An artificial intelligence tool that analyzed 28 physical and molecular measures—all but one taken from blood samples—confirmed with 77 percent accuracy a diagnosis of post-traumatic stress disorder (PTSD) in male combat veterans, according to a new study.

Led by NYU School of Medicine, the Harvard John A. Paulson School of Engineering and Applied Sciences, and the U.S. Army Medical Research and Development Command, the study describes for the first time a blood-based biomarker panel for diagnosing warzone-related PTSD. Published online September 9 in the journal Molecular Psychiatry, the measures included genomic, metabolic, and protein biomarkers.

“While work remains to further validate our panel, it holds tremendous promise as the first blood test that can screen for PTSD with a level of accuracy useful in the clinical setting,” says senior study author Charles R. Marmar, MD, the Lucius N. Littauer Professor and chair of the Department of Psychiatry at NYU School of Medicine. “If we are successful, this test would be one of the first of its kind—an objective blood test for a major psychiatric disorder.”

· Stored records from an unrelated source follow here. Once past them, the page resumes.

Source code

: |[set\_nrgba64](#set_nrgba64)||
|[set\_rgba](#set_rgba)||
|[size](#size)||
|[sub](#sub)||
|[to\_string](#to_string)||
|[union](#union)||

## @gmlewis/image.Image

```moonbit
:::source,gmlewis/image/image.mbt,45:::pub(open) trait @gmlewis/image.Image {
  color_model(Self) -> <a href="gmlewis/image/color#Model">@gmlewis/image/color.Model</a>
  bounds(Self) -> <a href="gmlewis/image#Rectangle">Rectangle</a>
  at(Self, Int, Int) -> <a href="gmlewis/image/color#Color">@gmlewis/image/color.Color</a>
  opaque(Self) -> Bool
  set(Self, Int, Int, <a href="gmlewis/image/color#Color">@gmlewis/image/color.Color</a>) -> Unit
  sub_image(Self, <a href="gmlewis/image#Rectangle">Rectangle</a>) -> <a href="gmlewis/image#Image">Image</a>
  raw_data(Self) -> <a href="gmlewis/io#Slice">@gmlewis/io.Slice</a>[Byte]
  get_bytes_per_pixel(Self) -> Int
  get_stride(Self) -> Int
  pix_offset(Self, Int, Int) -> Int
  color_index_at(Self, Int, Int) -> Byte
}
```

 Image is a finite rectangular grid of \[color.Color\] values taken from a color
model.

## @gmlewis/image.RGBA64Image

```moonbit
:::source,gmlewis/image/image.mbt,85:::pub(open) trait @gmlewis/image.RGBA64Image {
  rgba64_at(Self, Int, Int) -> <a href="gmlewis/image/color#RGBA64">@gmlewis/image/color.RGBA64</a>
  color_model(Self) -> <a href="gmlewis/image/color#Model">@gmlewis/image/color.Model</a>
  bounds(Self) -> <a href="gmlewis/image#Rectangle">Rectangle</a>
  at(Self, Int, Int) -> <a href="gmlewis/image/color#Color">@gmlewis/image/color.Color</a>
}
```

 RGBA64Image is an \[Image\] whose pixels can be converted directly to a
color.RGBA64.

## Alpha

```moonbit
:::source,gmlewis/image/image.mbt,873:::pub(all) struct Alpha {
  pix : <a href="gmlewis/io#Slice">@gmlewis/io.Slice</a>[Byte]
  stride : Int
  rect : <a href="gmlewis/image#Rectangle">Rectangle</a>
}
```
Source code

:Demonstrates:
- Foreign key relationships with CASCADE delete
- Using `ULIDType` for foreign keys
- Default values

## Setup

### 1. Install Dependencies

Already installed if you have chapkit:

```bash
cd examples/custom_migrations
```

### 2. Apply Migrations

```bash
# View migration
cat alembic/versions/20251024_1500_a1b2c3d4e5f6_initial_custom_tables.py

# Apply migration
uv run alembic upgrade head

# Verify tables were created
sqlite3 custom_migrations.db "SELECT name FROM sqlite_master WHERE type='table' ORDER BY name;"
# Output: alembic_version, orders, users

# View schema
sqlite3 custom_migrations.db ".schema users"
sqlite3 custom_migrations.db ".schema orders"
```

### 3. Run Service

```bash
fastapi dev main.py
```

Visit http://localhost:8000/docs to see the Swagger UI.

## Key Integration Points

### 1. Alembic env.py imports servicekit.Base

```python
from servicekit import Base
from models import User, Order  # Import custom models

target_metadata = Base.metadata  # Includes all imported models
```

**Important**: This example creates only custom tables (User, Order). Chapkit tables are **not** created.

There are currently no U.S. Food and Drug Administration-approved blood tests, for instance, for depression or bipolar disorder, says Dr. Marmar. The new study embodies a longstanding goal in the field of psychiatry: to shift mental health toward standards like those used in cardiology or cancer, for instance, in which lab tests enable accurate diagnoses based on physical measures (biomarkers) instead of on self-reporting or interviews with inherent biases.